Dari perspektif psikologis, meningkatnya aktivitas tokenisasi di XRPL mengalihkan fokus dari spekulasi murni ke utilitas jaringan. Narasinya secara bertahap bergeser dari investor yang mengakumulasi Ripple [XRP] sebagai aset menjadi institusi yang menggunakan XRPL sebagai infrastruktur untuk aplikasi keuangan dunia nyata.
Hal ini menjadi semakin jelas ketika membandingkan pertumbuhan tokenisasi Ripple dengan momentum ETF, yang menunjukkan bagaimana modal institusional menempatkan posisi di sekitar ekosistem. Ini terutama terlihat dengan XRP yang sudah naik lebih dari 8% pada Juni.
Dalam konteks ini, divergensi ini bisa menjadi panggung untuk momentum XRP di kuartal ketiga.
Tokenisasi Muncul sebagai Penggerak Pertumbuhan Institusional Kunci XRPL
Sementara tokenisasi tumbuh di seluruh pasar, apa yang membuat momentum RWA Ripple berbeda?
Patut dicatat, $4 miliar dalam total aset dunia nyata yang ditokenisasi [RWA] berada di XRPL pada saat berita ini ditulis. Kira-kira 4 kali ukuran seluruh pasar ETF-nya.
Untuk memberikan perspektif, pasar ETF XRP adalah sekitar $1 miliar. Ini berarti aktivitas tokenisasi di XRPL sudah empat kali lebih besar daripada eksposur ETF. Ini menunjukkan di mana pertumbuhan ekosistem mulai terkonsentrasi, dengan lebih banyak fokus yang beralih ke adopsi aset dunia nyata.

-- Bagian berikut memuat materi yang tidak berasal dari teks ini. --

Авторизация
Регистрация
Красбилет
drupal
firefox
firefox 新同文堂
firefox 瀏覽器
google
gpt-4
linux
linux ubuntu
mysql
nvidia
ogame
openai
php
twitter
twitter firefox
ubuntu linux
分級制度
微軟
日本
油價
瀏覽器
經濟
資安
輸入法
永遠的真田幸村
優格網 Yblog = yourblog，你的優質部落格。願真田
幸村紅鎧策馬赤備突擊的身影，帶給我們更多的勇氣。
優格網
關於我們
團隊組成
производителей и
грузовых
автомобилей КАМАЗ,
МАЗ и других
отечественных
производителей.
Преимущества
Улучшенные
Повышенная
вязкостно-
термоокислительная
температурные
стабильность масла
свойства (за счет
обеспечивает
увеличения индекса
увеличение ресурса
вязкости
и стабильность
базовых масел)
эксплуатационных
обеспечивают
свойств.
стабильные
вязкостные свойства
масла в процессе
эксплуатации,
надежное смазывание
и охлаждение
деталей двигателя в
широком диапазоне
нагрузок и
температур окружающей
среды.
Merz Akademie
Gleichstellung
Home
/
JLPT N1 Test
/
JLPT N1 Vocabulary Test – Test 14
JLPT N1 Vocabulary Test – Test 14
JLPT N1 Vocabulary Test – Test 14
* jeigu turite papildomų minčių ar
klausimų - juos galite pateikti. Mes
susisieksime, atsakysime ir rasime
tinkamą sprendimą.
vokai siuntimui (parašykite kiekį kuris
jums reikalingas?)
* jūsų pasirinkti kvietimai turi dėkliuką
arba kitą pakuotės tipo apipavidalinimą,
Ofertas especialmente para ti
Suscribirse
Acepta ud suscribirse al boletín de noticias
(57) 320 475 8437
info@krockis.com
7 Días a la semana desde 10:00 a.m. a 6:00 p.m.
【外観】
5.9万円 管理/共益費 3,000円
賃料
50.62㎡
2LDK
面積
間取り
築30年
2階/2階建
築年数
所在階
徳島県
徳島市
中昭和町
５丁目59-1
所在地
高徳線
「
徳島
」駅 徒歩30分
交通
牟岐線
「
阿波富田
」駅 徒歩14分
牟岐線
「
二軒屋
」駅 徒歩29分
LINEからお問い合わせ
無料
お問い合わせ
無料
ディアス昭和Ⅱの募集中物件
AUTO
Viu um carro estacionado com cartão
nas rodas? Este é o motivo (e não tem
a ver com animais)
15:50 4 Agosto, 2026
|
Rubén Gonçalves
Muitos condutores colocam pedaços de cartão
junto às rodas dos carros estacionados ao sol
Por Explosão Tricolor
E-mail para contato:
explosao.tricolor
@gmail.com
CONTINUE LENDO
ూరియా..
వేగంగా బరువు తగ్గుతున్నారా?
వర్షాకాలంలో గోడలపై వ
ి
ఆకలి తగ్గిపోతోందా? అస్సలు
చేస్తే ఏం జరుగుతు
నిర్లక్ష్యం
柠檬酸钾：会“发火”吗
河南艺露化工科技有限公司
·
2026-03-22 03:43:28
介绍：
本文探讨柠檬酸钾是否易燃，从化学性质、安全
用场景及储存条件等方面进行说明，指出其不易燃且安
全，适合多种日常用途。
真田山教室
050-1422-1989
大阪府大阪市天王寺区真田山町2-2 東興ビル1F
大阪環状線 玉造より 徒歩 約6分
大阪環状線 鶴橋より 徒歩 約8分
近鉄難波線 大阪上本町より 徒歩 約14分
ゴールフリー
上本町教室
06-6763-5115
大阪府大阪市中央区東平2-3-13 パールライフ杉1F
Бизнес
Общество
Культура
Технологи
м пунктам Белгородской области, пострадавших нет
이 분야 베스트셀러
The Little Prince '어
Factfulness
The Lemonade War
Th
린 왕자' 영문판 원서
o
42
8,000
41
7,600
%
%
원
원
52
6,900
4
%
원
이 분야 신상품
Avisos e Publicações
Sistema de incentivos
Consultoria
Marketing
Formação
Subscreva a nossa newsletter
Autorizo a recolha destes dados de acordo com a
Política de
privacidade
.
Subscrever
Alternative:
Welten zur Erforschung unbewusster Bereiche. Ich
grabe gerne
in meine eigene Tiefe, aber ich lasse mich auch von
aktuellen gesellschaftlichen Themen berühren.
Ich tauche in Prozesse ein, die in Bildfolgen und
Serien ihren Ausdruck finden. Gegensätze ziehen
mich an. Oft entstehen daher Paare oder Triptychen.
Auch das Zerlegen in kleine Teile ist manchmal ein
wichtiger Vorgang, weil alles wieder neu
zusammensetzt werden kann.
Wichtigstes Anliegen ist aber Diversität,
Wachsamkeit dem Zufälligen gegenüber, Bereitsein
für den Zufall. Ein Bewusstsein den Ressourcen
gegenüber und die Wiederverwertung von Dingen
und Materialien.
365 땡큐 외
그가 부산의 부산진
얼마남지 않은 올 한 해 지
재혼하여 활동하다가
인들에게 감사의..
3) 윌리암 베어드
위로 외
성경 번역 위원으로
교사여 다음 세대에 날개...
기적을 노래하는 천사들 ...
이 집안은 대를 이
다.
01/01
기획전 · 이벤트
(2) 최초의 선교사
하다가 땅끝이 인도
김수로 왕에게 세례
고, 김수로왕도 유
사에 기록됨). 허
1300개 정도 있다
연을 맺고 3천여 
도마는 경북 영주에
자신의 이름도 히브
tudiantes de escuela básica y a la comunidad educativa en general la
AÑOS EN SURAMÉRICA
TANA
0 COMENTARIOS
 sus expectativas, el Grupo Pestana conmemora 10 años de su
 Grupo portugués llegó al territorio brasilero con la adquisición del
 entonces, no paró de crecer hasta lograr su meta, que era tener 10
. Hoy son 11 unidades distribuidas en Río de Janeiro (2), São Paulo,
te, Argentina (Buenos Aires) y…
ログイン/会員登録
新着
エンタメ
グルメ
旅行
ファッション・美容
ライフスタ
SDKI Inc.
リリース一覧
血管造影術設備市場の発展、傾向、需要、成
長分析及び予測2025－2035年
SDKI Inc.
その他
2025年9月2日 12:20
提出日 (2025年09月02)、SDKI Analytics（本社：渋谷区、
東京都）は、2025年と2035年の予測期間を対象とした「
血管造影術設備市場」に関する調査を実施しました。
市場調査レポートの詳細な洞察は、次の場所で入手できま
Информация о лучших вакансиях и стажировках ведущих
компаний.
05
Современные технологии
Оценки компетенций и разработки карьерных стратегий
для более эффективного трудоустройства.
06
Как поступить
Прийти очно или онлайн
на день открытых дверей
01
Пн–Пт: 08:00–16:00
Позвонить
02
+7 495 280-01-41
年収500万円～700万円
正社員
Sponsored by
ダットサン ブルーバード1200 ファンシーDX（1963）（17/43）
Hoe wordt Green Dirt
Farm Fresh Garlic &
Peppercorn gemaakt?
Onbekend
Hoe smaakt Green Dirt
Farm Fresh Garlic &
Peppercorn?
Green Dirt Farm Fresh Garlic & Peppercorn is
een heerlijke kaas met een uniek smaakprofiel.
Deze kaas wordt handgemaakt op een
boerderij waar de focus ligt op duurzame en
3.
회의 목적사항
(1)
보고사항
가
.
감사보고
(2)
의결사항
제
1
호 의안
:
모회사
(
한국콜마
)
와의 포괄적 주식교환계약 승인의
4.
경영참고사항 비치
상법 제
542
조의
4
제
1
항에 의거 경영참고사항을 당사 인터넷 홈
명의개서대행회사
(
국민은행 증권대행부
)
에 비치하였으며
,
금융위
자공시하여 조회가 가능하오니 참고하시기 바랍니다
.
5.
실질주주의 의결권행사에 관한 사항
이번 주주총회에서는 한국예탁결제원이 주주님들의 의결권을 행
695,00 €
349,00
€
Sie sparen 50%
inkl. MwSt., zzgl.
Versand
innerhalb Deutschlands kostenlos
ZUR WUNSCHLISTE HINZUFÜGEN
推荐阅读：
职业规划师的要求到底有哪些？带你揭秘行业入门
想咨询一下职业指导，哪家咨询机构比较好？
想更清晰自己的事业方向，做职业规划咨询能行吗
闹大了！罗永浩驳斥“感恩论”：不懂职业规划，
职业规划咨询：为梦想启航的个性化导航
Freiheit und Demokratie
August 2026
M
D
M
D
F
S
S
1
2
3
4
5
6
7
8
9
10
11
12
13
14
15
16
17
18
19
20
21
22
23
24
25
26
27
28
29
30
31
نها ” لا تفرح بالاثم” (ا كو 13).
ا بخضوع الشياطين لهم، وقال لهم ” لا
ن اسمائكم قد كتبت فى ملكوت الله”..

Patut dicatat, ini menjadi semakin menarik ketika dipasangkan dengan momentum ETF Ripple. ETF Spot XRP telah melihat permintaan yang konsisten, mencatat aliran masuk bersih selama delapan minggu berturut-turut. Mereka membawa sekitar $23 juta selama minggu penuh terakhir Juni, mendorong aliran masuk kumulatif menjadi sekitar $1,47 miliar.


Dalam konteks ini, pasar RWA yang 4x lebih besar memberikan perspektif pada pertumbuhan tokenisasi XRPL.
Secara teknis, jika aliran masuk ETF mewakili sekitar $1,47 miliar, pasar RWA yang 4x lebih besar akan menyiratkan aktivitas aset yang ditokenisasi sekitar $5,9 miliar. Ini menyoroti skala modal yang semakin besar yang beralih ke adopsi RWA, bukan hanya eksposur XRP tradisional.
Hal ini terutama patut dicatat karena arus ETF XRP telah mengungguli arus BTC dan ETH selama periode yang sama. Ini menambah momentum Ripple di Q3, menunjukkan bahwa siklus saat ini lebih sedikit didorong oleh spekulasi dan lebih banyak oleh keyakinan institusional yang tumbuh terhadap jaringan XRPL.